Module Catalogues

Object Oriented Programming

Module Title Object Oriented Programming
Module Level Level 4
Module Credits 5.00
Academic Year 2024/25
Semester SEM1

Aims and Fit of Module

The aim of this module is to train students in Object Oriented Programming (OOP) by using a contemporary language (e.g., Java) and to provide them with an overview of other efficient object oriented languages (e.g., C++, C#, Python) used to develop applications in areas such as social networking, finance, telecommunications and other engineering domains. Computer programming, especially OOP, is essential to all computing programmes. While the module is optional, the students will be required to undertake it when deemed necessary based on their prior learning experience of programming. The programmes that share this module include MRes Computer Science, MSc Applied Informatics, MSc Social Computing, MSc Financial Computing, and MSc Human-Computer Interaction.

Learning outcomes

A. Have a critical understanding of OOP and demonstrate effective use of the UML design language; B. Solve a substantial problem using an OOP language and critically evaluate the solution; C. Account for the differences between OOP languages such as Java, C++, C#, and Python and make informed decision on the selection of programming language for a given problem.

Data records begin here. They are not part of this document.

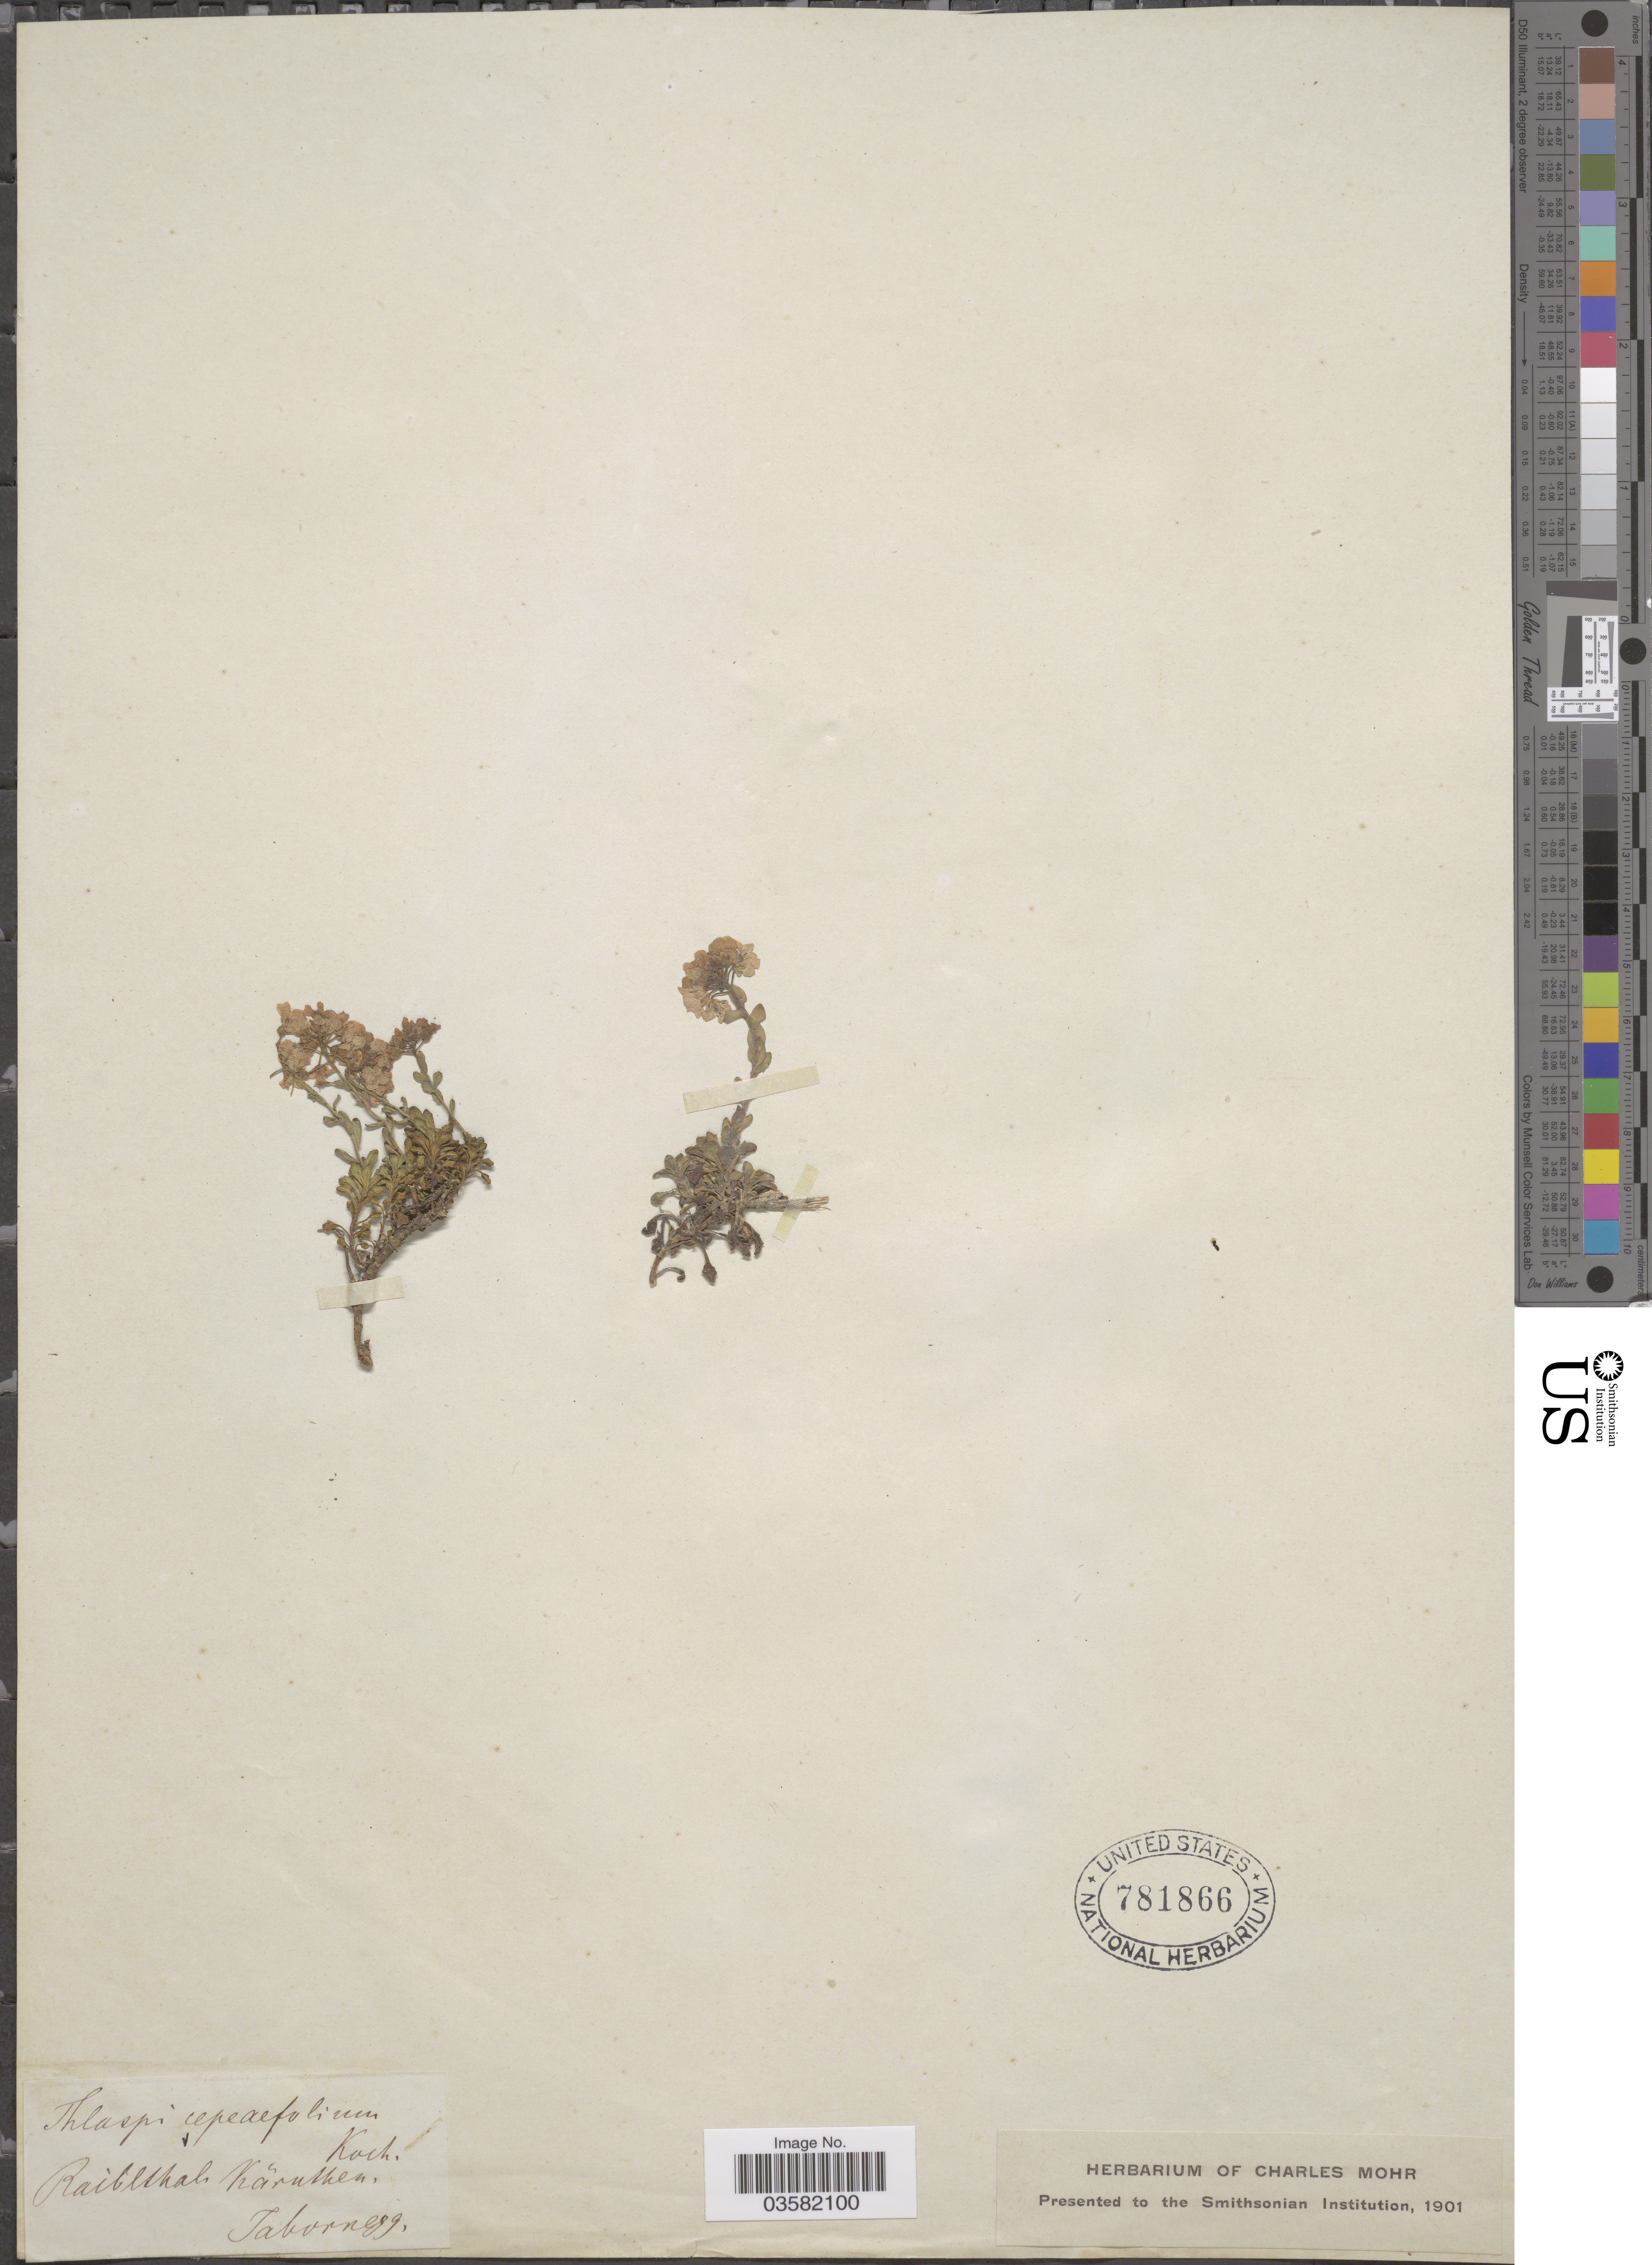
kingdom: Plantae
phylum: Tracheophyta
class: Magnoliopsida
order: Brassicales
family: Brassicaceae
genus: Thlaspi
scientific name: Thlaspi cepaeifolium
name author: (Wulfen) W.D.J. Koch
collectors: Jabornegg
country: Austria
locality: Raiblthal. Käruthen. [interpreted]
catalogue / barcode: US 781866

D. Be able to work as a member of a development team recognizing the different roles within a team and different ways of organizing teams.

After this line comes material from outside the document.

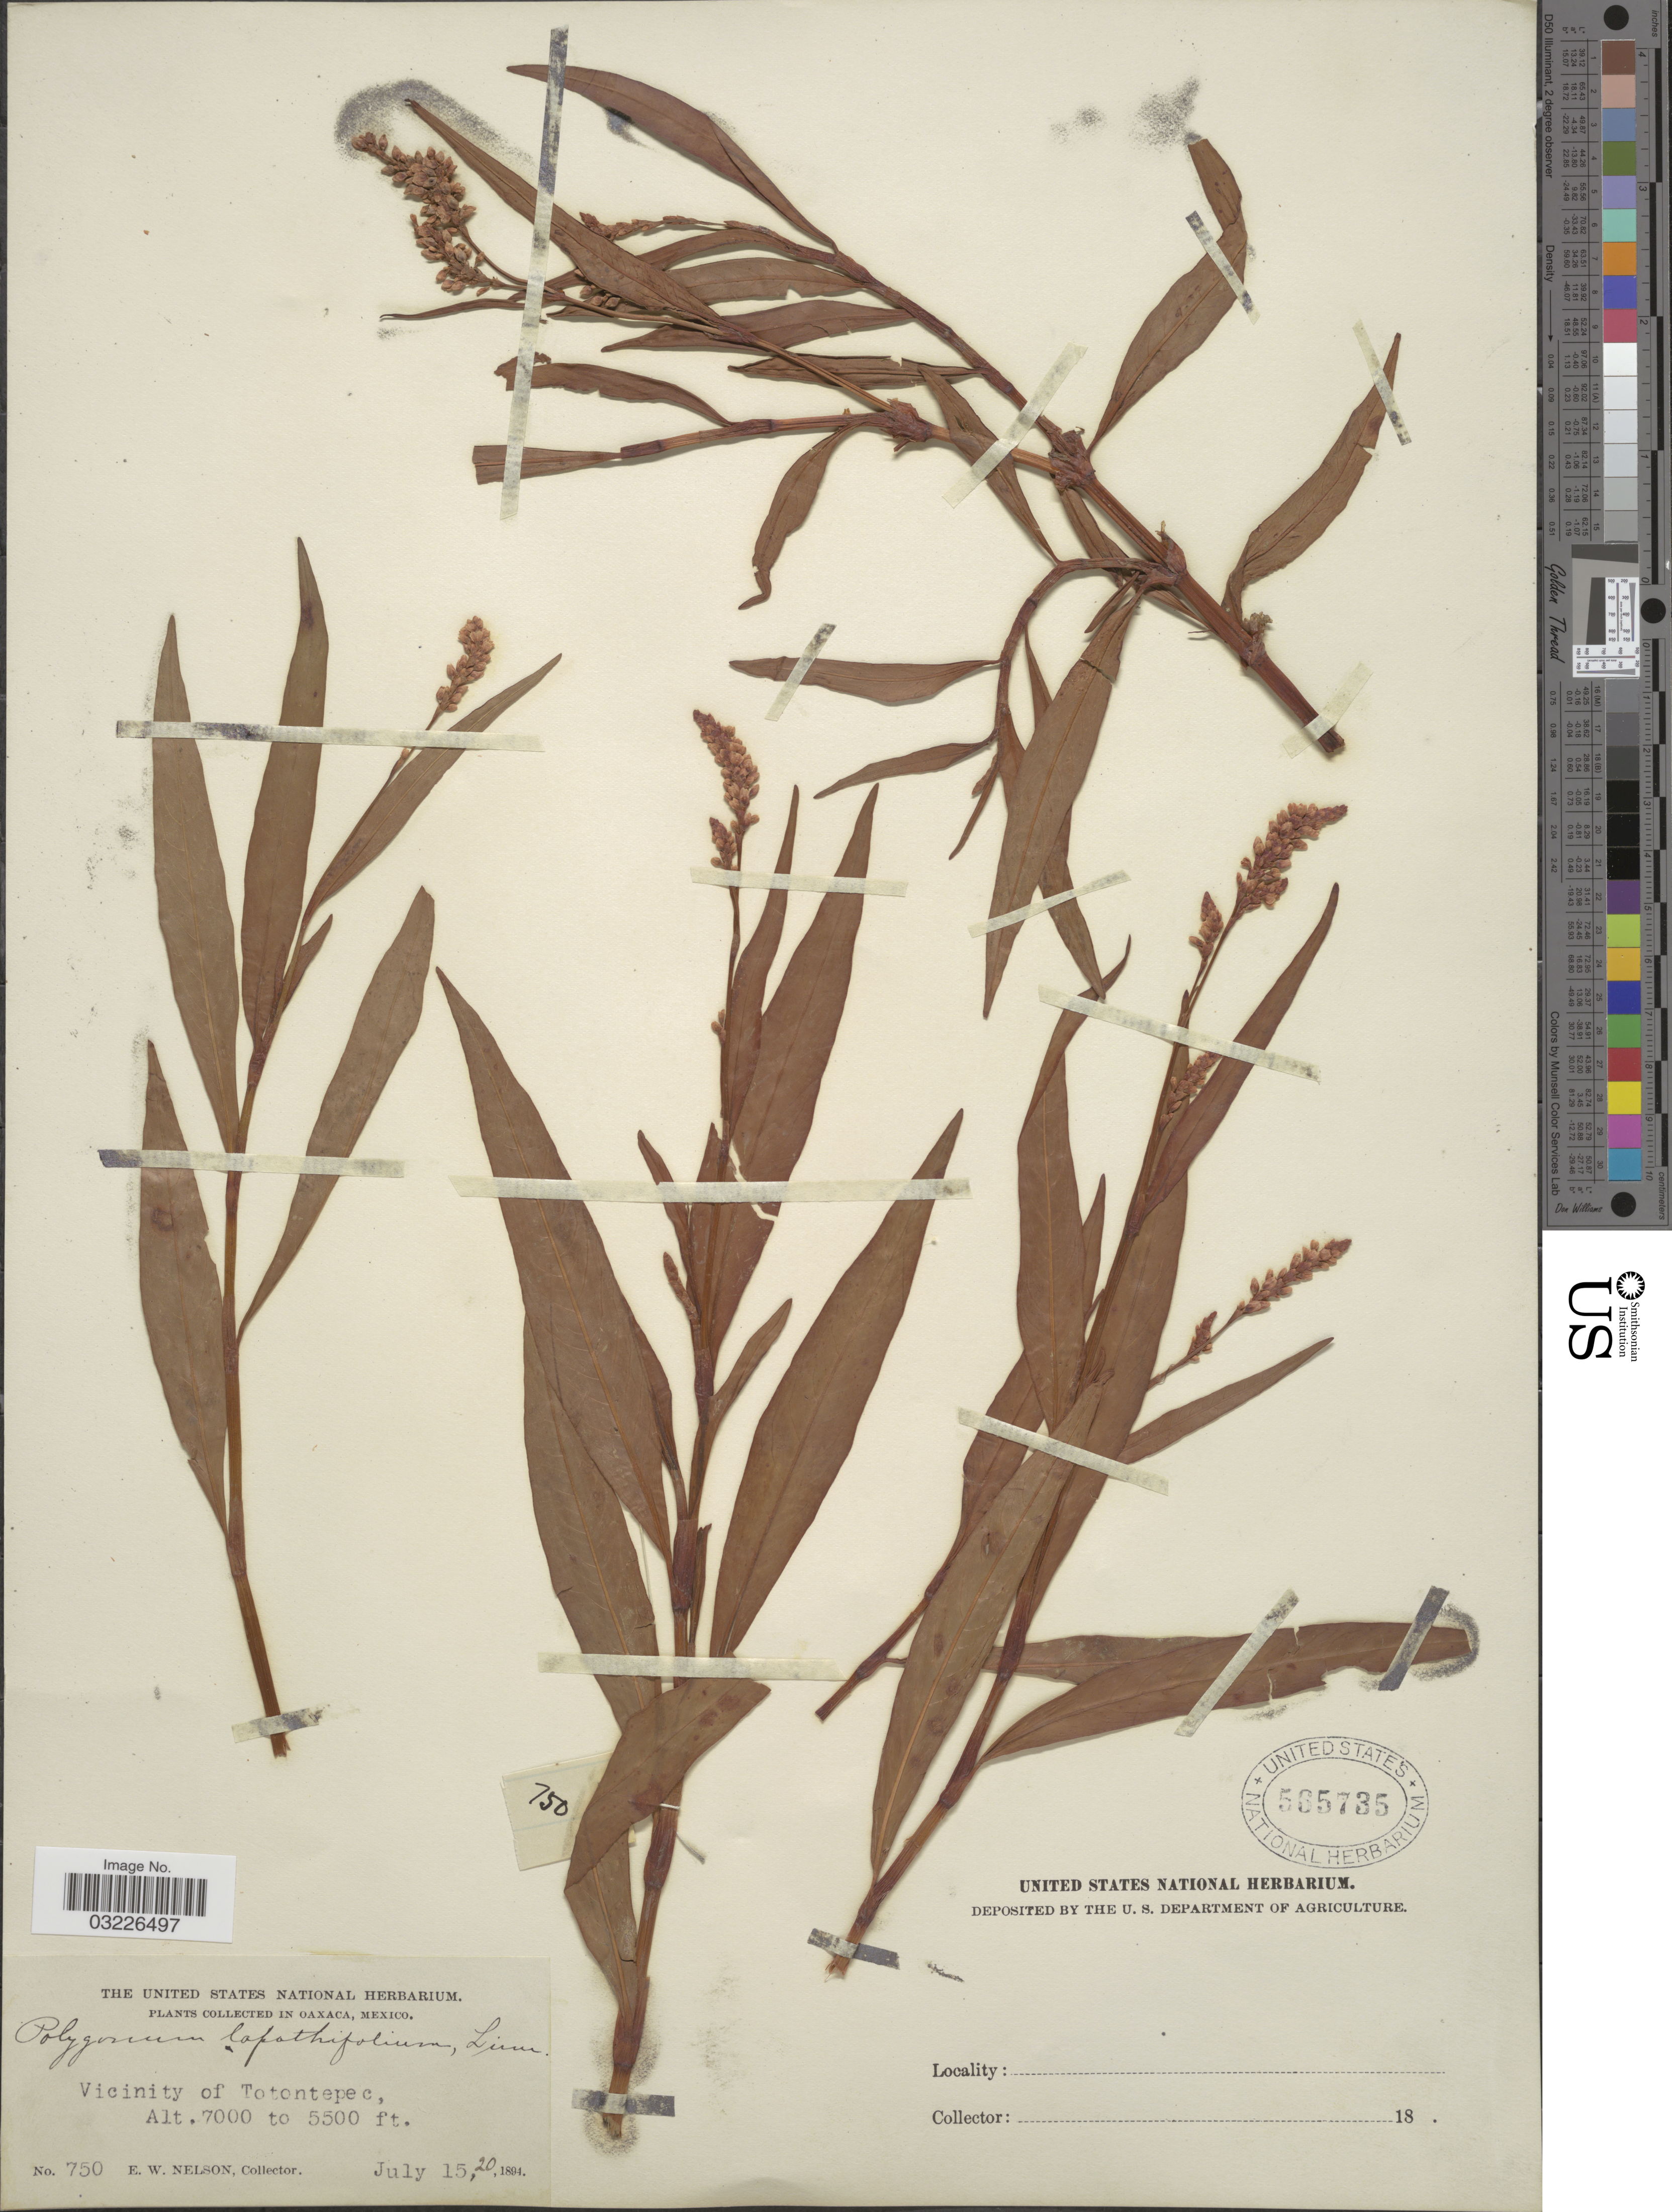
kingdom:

Method of teaching and learning

Updating “Assessment” part. Formal lectures: Students will be expected to attend two hours of formal lectures in a typical week plus two hours of supervised lab session. Key concepts are introduced and illustrated through lectures. These are then enforced through problem-solving activities in lab sessions. The necessary practical skills are developed through laboratory exercises and assessment tasks. Private study: In a typical week, students will be expected to devote six hours of unsupervised time to private study. The time allowed per week for private study will typically include three hours for revision of course material and background reading, with three hours for completion of practical work. Assessment: The assessment consists of two coursework tasks and a written exam. The first coursework task asks students to research and explain the differences between Java and another OOP language of their choice, focusing on OOP aspects in their comparison. The second task is a group project in which students will develop (design and implement) a solution to a substantial programming problem using an OOP language, and critically evaluate the proposed solution. Students will receive a group mark for the design (20%) and implementation (50%) parts. The critical evaluation part (30%) will ask students to reflect on and evaluate their own contribution to the project, and will be marked individually. The written exam evaluates the students’ critical understanding of key theoretical and practical components of the module.